Trust questions

JamesGG said:
Hiya!

As I understand it, one of Dale's main reasons for keeping a PPOR in a trust (beyond the obvious asset protection) is simply that so far, most of the PPOR's have been bought with the intent of them becoming IP's a few years down the track when we moved house (again).

So, the CGT issue really is irrelevant, and the other tax benefits are nice, too :)

And more often than not, we'd rather an IP in a trust than in one's own name.

Enjoy!

James.

CGT is irrelevent?
If I buy a PPR and then convert it to an investment property after a year I then have a period of 6 years in which to sell with no CGT applying............that would seem a good reason not to have a PPR in a trust.....ignoring obvius asset protection issues.
What Capital gain has your property achieved over 6 years........that calculation could be huge
Add to that land tax and the $ Value soon mounts up
 
Hi,

Perhaps I should have been more specific...

CGT is irrelevant to us, because, we plan to never sell any of our properties.

Also, ggumpshots, my understanding is that the 6-year rule only applies if you have no other PPOR in the meantime - which means if you purchase another home, it cannot claim the CGT exemption upon sale.

Enjoy

James.


ggumpshots said:
CGT is irrelevent?
If I buy a PPR and then convert it to an investment property after a year I then have a period of 6 years in which to sell with no CGT applying............that would seem a good reason not to have a PPR in a trust.....ignoring obvius asset protection issues.
What Capital gain has your property achieved over 6 years........that calculation could be huge
Add to that land tax and the $ Value soon mounts up
 
My understanding as well James..you can only ever have one PPoR cant you?

In my case my last PPoR (now an IP) I was in for 2 years..

the one before (Now an IP) I was in for two years..

The one before that (Now an I) I was in for 1 year..

I still hold all of these so the strategy seems to have some merit for me ?

Where am i now..Housesitting..then next property ;)

REDWING
 
I have to smile as I started this thread with my questions, and now I am coming back to add some comments! My how much I have learnt from this thread and from speaking to people along the way. Thanks everyone! :)

I agree with Redwing. I plan to rent out my PPOR and I will not be buying another PPOR in the short term. I am going to live with my partner and he is buying the property we will live in so the 6 year CGT rule works for me.

And James, never say never.... ;)
 
hmmmmmmmm

hmmmmmmmmmmm

Now i'm interested in coastymike's *deleted* post, it may have been interesting?

Coasty, what do you think of dale's book and idea?
 
WASP,

Ive read both of Dale's book and they are great. Easy to read but cover the concepts of trusts, and particularly the use of hybrid discretionary trusts, for property investors.
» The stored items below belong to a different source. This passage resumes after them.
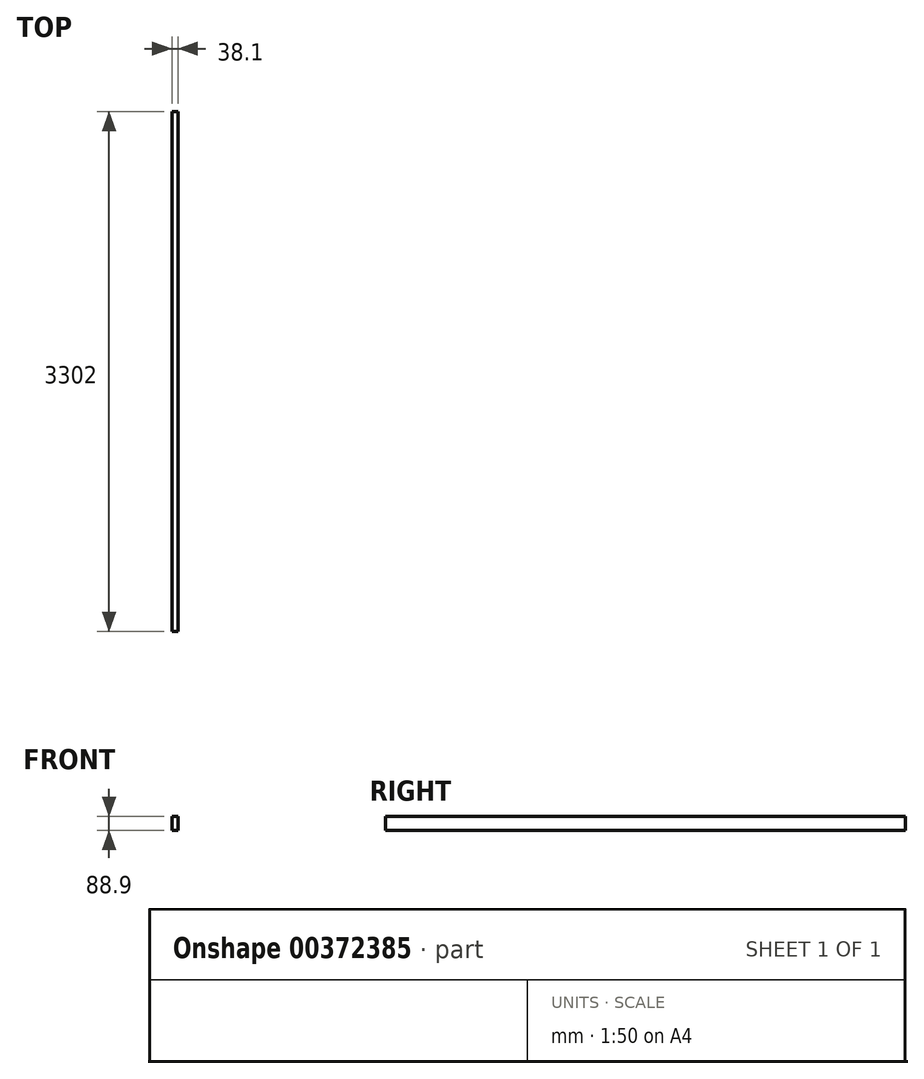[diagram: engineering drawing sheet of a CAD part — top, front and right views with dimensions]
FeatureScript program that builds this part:
annotation { "Feature Type Name" : "Feature", "Feature Type Description" : "" }
export const myFeature = defineFeature(function(context is Context, id is Id, definition is map)
    precondition{}
    {
        {
            var Q0;
            Q0=qCreatedBy(makeId("Front.planeOp"),FACE);
            var sketch = newSketch(context, id + "F0", { "sketchPlane" : qUnion([Q0])});
            skLineSegment(sketch, "E0.bottom", {"start": v(-19.05, 44.45) * mm, "end": v(19.05, 44.45) * mm});
            skLineSegment(sketch, "E0.top", {"start": v(-19.05, -44.45) * mm, "end": v(19.05, -44.45) * mm});
            skLineSegment(sketch, "E0.left", {"start": v(-19.05, 44.45) * mm, "end": v(-19.05, -44.45) * mm});
            skLineSegment(sketch, "E0.right", {"start": v(19.05, 44.45) * mm, "end": v(19.05, -44.45) * mm});
            skPoint(sketch, "E0.middle", {"position": v(0, 0) * mm});
            skSolve(sketch);
        }
        {
            var Q0;
            Q0=qSketchRegion(id+"F0",true);
            extrude(context, id + "F1", {"entities" : qUnion([Q0]), "endBound" : BoundingType.SYMMETRIC, "oppositeDirection" : true, "depth" : 3302 * mm});
        }
    });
Although im not a proponent it doesnt mean that if structured properly I wont do it. I just lay out the advantages vs disadvantages and let the client decide. Certainly is this was a persons first home then the advantages may outweigh the disadvantages. In Sydney as well it may allow a first home buyer to purchase their own home by claiming the interest on the mortgage as a tax deduction. You just need to ensure it is established correctly, you have excellent documentation and structure it along Janmor's. Be always aware of Part IVA. If you know all the facts and have analysed the scenario then you can make a decision either way.

Im not one who says it cant be done. I just say do it properly and be aware of the advantages and disadvantages. Im my personal case it would have cost me much more in CGT than the benefits from the deductions over the time.